1. Required Work Experience
· 3 year(s) of experience in claims and customer service field
2. Required Education
· High-School Diploma or GED in general field of study
3. Required Licenses
4. Required Certifications
1. Preferred Work Experience
· 5 year(s) of experience in claim examination, health insurance, customer service call center, medical office, or
other healthcare-related field
2. Preferred Education
· Associate's Degree in general field of study
3. Preferred Licenses
· A valid Arizona driver license with an acceptable driving record, if travel is required (e.g. regional offices)
4. Preferred Certifications
ESSENTIAL JOB FUNCTIONS AND RESPONSIBILITIES
· Perform, evaluate, and assist in defining and improving the quality standards to achieve individual and department performance goals as defined within the department guidelines.

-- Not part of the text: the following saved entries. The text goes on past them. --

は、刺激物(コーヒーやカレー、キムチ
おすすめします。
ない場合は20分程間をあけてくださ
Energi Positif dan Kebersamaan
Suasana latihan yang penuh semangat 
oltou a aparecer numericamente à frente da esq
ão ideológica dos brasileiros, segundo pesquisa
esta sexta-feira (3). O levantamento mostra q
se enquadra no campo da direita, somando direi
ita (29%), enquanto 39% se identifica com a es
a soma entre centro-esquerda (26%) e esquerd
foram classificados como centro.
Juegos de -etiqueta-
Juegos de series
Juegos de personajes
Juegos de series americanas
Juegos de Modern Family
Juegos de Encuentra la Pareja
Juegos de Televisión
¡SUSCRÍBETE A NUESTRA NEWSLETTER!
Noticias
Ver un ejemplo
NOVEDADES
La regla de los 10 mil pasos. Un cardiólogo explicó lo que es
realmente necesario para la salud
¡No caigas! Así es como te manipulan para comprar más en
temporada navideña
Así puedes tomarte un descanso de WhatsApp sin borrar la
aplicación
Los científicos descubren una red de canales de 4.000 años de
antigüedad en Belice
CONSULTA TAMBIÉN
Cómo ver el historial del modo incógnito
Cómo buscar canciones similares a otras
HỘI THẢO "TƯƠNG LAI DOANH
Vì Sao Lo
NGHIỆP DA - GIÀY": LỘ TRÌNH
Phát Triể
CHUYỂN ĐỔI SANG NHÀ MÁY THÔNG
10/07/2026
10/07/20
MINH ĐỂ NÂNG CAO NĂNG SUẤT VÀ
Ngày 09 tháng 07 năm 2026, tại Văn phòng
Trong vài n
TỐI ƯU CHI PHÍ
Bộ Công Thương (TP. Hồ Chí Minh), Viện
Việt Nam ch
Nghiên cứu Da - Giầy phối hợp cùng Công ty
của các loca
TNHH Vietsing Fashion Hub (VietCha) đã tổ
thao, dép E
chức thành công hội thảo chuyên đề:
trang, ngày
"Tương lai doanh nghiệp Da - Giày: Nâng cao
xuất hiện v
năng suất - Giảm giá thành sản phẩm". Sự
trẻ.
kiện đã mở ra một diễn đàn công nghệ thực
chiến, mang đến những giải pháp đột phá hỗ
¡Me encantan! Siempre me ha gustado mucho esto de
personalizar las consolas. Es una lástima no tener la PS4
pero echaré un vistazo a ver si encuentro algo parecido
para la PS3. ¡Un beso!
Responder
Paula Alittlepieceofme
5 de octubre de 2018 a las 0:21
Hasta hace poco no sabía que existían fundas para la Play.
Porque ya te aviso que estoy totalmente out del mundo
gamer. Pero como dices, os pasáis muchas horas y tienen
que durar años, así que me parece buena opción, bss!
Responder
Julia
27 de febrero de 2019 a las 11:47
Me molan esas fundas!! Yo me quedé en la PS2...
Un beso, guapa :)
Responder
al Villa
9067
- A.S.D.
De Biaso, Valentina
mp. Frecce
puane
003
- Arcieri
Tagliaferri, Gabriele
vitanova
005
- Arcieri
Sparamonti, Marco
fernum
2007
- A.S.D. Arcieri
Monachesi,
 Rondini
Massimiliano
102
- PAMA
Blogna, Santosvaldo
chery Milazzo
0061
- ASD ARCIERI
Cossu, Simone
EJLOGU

· Keep status of the unit current in accordance with service standards, systems, procedures, forms and manuals through staff meetings and verbal and written communications.
· Conduct telephone, claim, and correspondence audits for one or more departments, in accordance with department, company, and association guidelines and enter findings into quality tracking system.
· Track, analyze, and report findings to appropriate parties, per departmental standards and guidelines.
· Investigate computer system issues/programming issues.
· Travel to offices located through out the state as needed.
· Perform departmental training or in-service meetings as needed.
· Utilization Management-related accountabilities for FEP staff include: - Review of healthcare service requests for completeness of information - Collection and/or transfer of non-clinical data
· Utilization Management-related accountabilities for Provider Assistance staff include:
- Review of healthcare service requests for completeness of information
- Collection and/or transfer of non-clinical data
- Collection of defined clinical data using structured scripts or tools
- Activities that do not require interpretation of clinical information or decisions regarding utilization of any clinical criteria for handling of a request for healthcare services or treatment
· The position requires a full-time work schedule. Full-time is defined as working at least 40 hours per week, plus any additional hours as requested or as needed to meet business requirements.
· Perform all other duties as assigned.
1. Required Job Skills
· Intermediate skill in use of office equipment including copier, fax machine, scanner and telephones
· Intermediate PC proficiency
· Intermediate skill in word processing, spreadsheet and database software
2. Required Professional Competencies
· Maintain confidentiality and privacy
· Analytical knowledge necessary to generate reports based on available data and then make decisions based on
· Capable of investigative and analytical research
· Practice interpersonal and active listening to achieve high customer satisfaction and departmental
· Establish and maintain working relationships in a collaborative team environment
3. Required Leadership Experience and Competencies
· Ability to take appropriate risk, using available data
· Ability to build synergy and interdependence with a diverse team, in a changing environment
1. Preferred Job Skills
2. Preferred Professional Competencies
3. Preferred Leadership Experience and Competencies
Comply with BCBSAZ corporate and departmental policies and procedures, including, but not limited to Code Blue, Compliance, HIPAA, Computer Responsibility, Accreditation Standards, Attendance, Staff Qualifications, and Quality Management Accountabilities.
BCBSAZ does not discriminate in hiring or employment on the basis of race, ethnicity, color, religion, sex, sexual orientation, gender identity, national origin, age, disability, protected veteran status or any other protected group.